New congregation, but net loss of two

So, I look forward to the Unitarian Universalist Association Board of Trustee meetings packets. They get posted online, and there’s a January meeting. That one got posted yesterday.

The good news in that the Unitarian Universalist Bay de Noc Fellowship, Escanaba, in the upper peninsula of Michigan, is being proposed for membership, and I have no reason to think that won’t happen.

Also announced? Well, that’s the bad news. The congregations in Florence, South Carolina (emerging) and Kodiak, Alaska are no more. And two other Michigan congregations — Paint Branch Unitarian Universalist, Rochester and Emerson Unitarian Universalist, Tray — have merged to become Beacon Unitarian Universalist, Troy. The last part is not bad per-se, but it does mean a net decline of two congregations.

Or, you can read the memo here. (PDF)

The metrics dashboard (PDF) — read, participation and membership numbers — also gives pause.

By Scott Wells

Scott Wells, 46, is a Universalist Christian minister doing Universalist theology and church administration hacks in Washington, D.C.

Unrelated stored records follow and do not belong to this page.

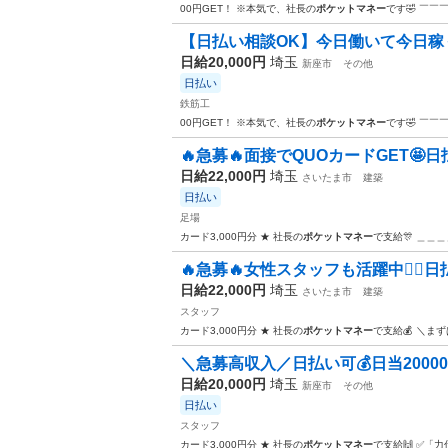
00円GET！ ※本気で、社長の
ポケットマネー
です🤣 ￣
【日払い相談OK】今日働いて今日稼ぐ
日給20,000円
埼玉
新座市
その他
日払い
鉄筋工
00円GET！ ※本気で、社長の
ポケットマネー
です🤣 ￣
🔥急募🔥面接でQUOカードGET🤩日払い
日給22,000円
埼玉
さいたま市
建築
日払い
足場
カード3,000円分 ★ 社長の
ポケットマネー
で支給🎊 ＿＿
🔥急募🔥女性スタッフも活躍中🙆‍♀️日払い
日給22,000円
埼玉
さいたま市
建築
スタッフ
カード3,000円分 ★ 社長の
ポケットマネー
で支給💰 ＼ま
＼急募高収入／日払い可💰日当20000
日給20,000円
埼玉
新座市
その他
日払い
スタッフ
カード3,000円分 ★ 社長の
ポケットマネー
で支給🙌 ✅「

  1. The merger of the Paint Creek congregation in Rochester, with the Emerson Church in Troy signals a decline to me. Especially when taken in context of the decline in membership in the neighboring 2 congregations in Birmingham and Farmington. I once lived in the area, and was very familiar with both congregations. Emerson and Paint Creek are basically merging into the historic Troy facilities (a state historic landmark barn church). But each was a product of church extension from different eras, and were intended to expand Unitarian Universalism to different sections of Detroit’s suburban Oakland County. Emerson was a spin off from the Birmingham church, and Paint Creek an extension effort from (I believe) the early 90’s. The consolidation of the 2 marks a retrenchment (though it was perhaps unavoidable if both churches were in decline) that leaves no UU congregation in northern Oakland County. I would also note that quite often when churches merge, the long-term net result is a church larger than the two individual partners, but ultimately smaller than the total of both combined. For example Church A has 60 members and merges with Church B which has 35 members [60+35]. While the initial merged total is 95, the system often resets within a decade to a number smaller than the merged total ( say 70). These kind of mergers bring temporary relief, but often result in a net decrease in people being served. In the meantime, the underlying causes of decline go unexamined.